#### [Passage shown]
Start of Block

Scientific classification
- Kingdom: Plantae
- Division: Bryophyta
- Class: Bryopsida
- Subclass: Bryidae
- Order: Hypnales
- Family: Brachytheciaceae
- Genus: Platyhypnidium
- Species: P. alopecuroides
- Binomial name: Platyhypnidium alopecuroides Koperski & Sauer, M.
- Synonyms: Rhynchostegium alopecuroides;

= Platyhypnidium alopecuroides =

- Genus: Platyhypnidium
- Species: alopecuroides
- Authority: Koperski & Sauer, M.
- Conservation status: LC
- Synonyms: Rhynchostegium alopecuroides

Species of moss

Platyhypnidium alopecuroides, or Portuguese feather-moss, is a species of moss from the family Brachytheciaceae, first described in 2000. It is an aquatic moss and is normally found growing in rocky streams.

End of Block

Can you carry on the passage about the Portuguese feather-moss, starting right after its last sentence about rocky streams?

#### [Supplied entries]

Start of Block

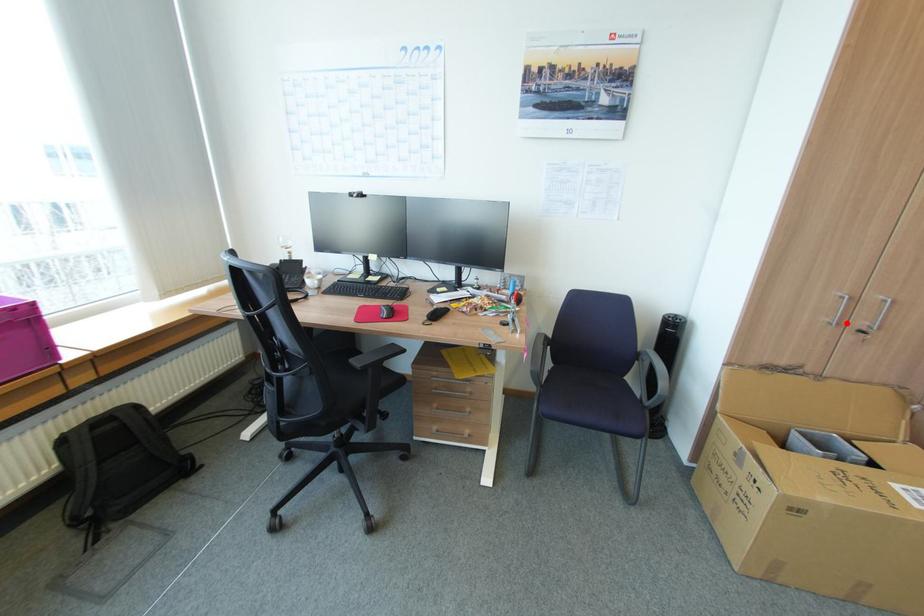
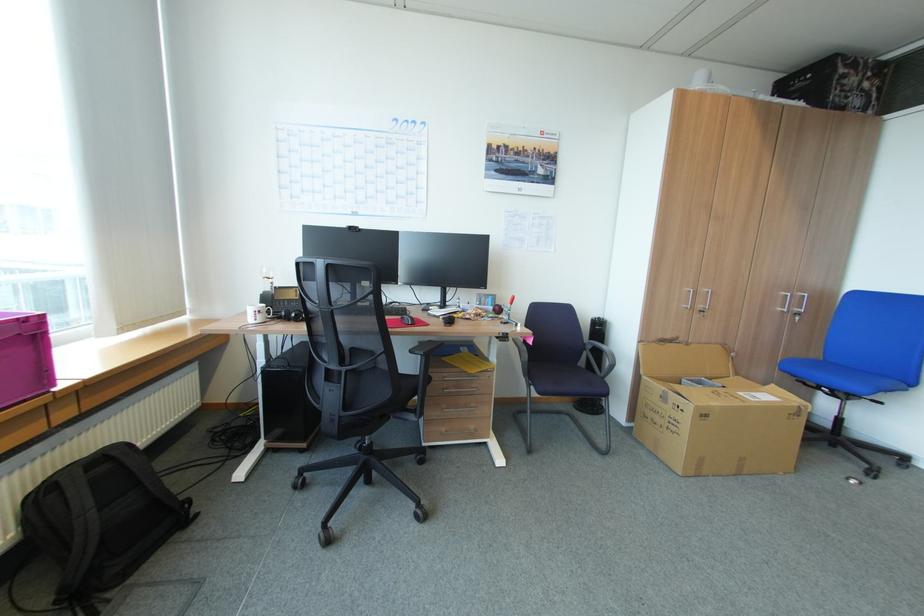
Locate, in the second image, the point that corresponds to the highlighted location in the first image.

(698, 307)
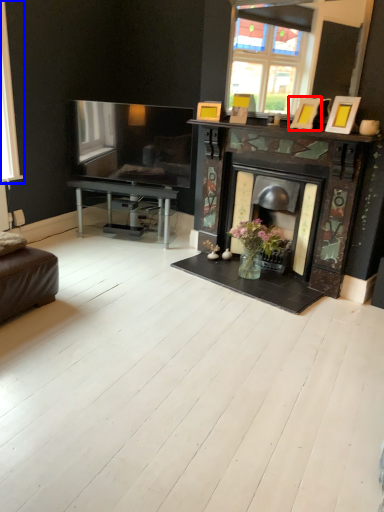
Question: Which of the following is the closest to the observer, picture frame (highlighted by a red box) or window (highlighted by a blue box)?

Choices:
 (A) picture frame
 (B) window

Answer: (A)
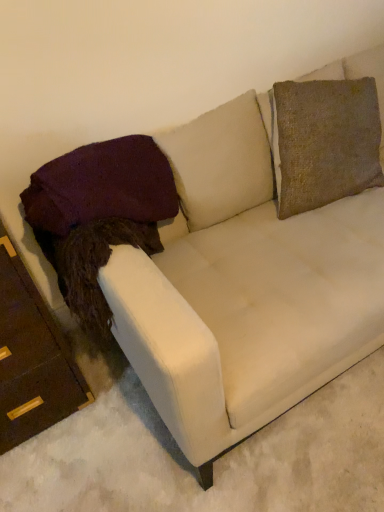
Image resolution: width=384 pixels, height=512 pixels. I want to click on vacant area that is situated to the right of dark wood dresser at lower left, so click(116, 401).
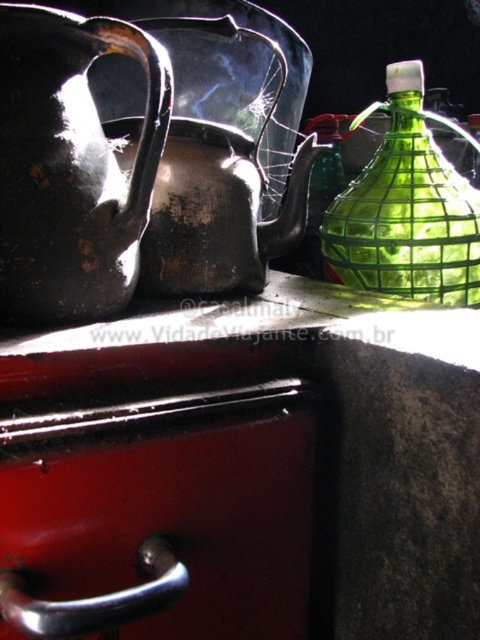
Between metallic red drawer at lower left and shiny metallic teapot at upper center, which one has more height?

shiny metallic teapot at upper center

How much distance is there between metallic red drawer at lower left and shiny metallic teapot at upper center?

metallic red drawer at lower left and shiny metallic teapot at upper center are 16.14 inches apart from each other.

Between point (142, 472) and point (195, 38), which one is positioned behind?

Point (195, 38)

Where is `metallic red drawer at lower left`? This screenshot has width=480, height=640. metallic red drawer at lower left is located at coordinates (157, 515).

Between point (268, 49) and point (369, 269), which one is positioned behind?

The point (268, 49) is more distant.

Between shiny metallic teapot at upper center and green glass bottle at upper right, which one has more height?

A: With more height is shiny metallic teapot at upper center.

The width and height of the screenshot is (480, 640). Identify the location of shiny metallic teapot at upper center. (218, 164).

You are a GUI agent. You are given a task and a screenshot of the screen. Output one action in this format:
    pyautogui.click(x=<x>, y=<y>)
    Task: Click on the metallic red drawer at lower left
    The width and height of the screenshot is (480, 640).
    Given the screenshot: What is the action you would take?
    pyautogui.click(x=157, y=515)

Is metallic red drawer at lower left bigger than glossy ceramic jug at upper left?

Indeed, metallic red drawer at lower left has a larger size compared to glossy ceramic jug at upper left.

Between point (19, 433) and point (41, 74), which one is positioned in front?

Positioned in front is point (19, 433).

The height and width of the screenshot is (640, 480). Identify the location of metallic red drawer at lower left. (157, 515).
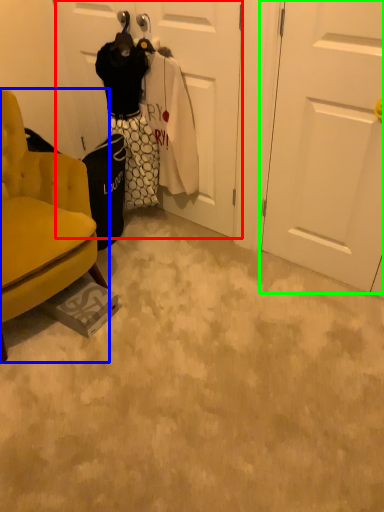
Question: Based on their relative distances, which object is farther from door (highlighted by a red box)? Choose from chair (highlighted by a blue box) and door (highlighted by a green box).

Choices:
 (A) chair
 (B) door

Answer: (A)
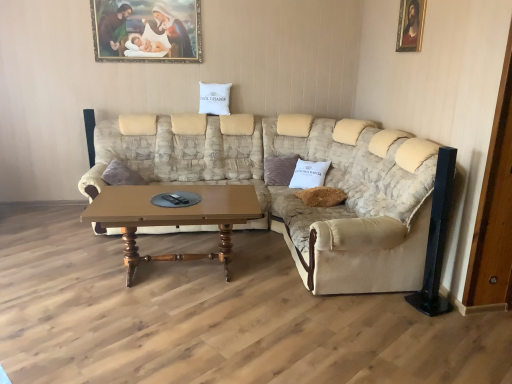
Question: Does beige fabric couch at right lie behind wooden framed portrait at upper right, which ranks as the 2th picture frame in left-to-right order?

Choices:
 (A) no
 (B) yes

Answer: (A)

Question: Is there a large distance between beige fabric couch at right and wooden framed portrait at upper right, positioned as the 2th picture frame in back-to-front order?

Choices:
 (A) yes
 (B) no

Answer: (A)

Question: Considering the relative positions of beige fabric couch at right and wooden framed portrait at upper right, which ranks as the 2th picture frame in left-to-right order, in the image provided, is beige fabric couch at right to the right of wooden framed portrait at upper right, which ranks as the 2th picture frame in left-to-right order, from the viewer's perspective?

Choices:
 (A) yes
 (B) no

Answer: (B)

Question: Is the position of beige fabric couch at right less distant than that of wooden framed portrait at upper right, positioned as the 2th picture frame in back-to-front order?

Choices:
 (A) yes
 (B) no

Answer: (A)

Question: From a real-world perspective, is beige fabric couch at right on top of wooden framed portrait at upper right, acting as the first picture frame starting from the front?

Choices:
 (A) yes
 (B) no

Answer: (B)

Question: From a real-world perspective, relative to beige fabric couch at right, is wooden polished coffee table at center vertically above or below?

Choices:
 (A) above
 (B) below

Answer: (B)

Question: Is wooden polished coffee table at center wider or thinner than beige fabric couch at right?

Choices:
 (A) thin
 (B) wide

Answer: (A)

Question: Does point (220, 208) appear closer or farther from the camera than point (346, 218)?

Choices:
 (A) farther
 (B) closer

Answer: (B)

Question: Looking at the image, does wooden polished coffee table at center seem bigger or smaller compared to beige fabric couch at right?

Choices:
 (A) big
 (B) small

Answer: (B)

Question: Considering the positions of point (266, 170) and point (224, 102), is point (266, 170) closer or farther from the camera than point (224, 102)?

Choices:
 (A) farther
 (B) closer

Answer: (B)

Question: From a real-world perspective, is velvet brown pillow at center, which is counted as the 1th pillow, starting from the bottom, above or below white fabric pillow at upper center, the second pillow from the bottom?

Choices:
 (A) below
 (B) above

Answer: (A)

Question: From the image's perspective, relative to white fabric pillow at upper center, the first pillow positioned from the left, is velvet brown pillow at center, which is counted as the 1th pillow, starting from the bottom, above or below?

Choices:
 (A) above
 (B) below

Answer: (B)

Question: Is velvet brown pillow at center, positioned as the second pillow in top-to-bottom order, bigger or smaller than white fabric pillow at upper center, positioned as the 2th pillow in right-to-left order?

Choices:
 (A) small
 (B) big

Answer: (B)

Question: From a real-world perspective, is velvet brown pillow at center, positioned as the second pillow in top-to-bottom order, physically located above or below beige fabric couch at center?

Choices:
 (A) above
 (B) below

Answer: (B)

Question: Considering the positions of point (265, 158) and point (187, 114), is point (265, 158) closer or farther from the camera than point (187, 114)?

End of Block

#### [Answer]
==Description==
Platyhypnidium alopecuroides is a green to brownish aquatic moss. The stems grow to approximately 10 cm in length and have few branches. The leaves are 2-3mm in length, concave and grow overlapping each other, giving it a cylindrical look.

==Habitat==
It grows on rocks in fast flowing streams and can be found in both open and wooded areas.